# My PCC verification has stuck for unknown reason



## Samit123 (Jul 16, 2015)

I had submitted for my PCC in the police commissioner office on 24th of July.
I am circling the local police station. But they are saying they have not got it.
Today is 13th Aug
What should i do? I am from Pune.

I don't know whether a sms is sent to tell that your report has arrived or not.
But by the look of the police station it seems its all pen and paper.:juggle:


----------



## WestCoastCanadianGirl (Mar 17, 2012)

You should inquire with the police in India.

Nobody in Canada can help you with what is, essentially, a domestic issue in India.


----------



## 261314 (Aug 22, 2013)

Samit123 said:


> I had submitted for my PCC in the police commissioner office on 24th of July.
> I am circling the local police station. But they are saying they have not got it.
> Today is 13th Aug
> What should i do? I am from Pune.
> ...


You should've gone via the Passport Seva Kendra (PSK) Office at Mundhwa which is handled by TCS. They usually provide an application tracking number and let you know what stage your application is via SMS, which I don't think you have right now. There are chances the your application must be hidden beneath heaps of applications or worst case they have might have lost it. I suggest submtting a fresh request, (this time with the PSK).

Good luck.


----------



## Samit123 (Jul 16, 2015)

Today the local police station officer told me that the PCC forms comes to them very very late.
Only PVC forms comes to them on time.
He told me to go to the commissioner office, get the forms from there and personally bring it to him.
He will verify it then.
Can i do that? Has anyone done anything similar?


----------



## 261314 (Aug 22, 2013)

Samit123 said:


> Today the local police station officer told me that the PCC forms comes to them very very late.
> Only PVC forms comes to them on time.
> He told me to go to the commissioner office, get the forms from there and personally bring it to him.
> He will verify it then.
> Can i do that? Has anyone done anything similar?

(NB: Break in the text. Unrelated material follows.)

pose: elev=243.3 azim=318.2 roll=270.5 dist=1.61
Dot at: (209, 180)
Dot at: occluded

You can try doing that. If you would've have applied to the PSK, you would've got an SMS to get in touch with the local police station if you don't hear anything within 3 weeks (by 14th August in your case). So you might as well try waiting till tomorrow.

If that doesn't work out, submit a fresh application with PSK so that you have a file number / tracking number that you can use for making inquiry. Right now you don't have any proof / acknowledgement that you've made an application in the first place.


----------



## Samit123 (Jul 16, 2015)

The only reason i went through the commissioner offce because my passport is from Jharkhand.
And i have been living in Pune for the last 5 years.
I was told to get it done through PSK , i would have to go to PSK-Jharkhand.
PSK-Pune won't process other state's passport PCC


----------



## 261314 (Aug 22, 2013)

That's strange. Ultimately the verification is done at the current local police station. As long as you have sufficient address proof to indicate that you have been residing in Pune for the last 5 years it should be OK.


----------



## Samit123 (Jul 16, 2015)

Update : I got the forms in a stapled envelope from the Commissioner office.
I have submitted it to my local police station. I will be called for verification in the next few days at the local PO


----------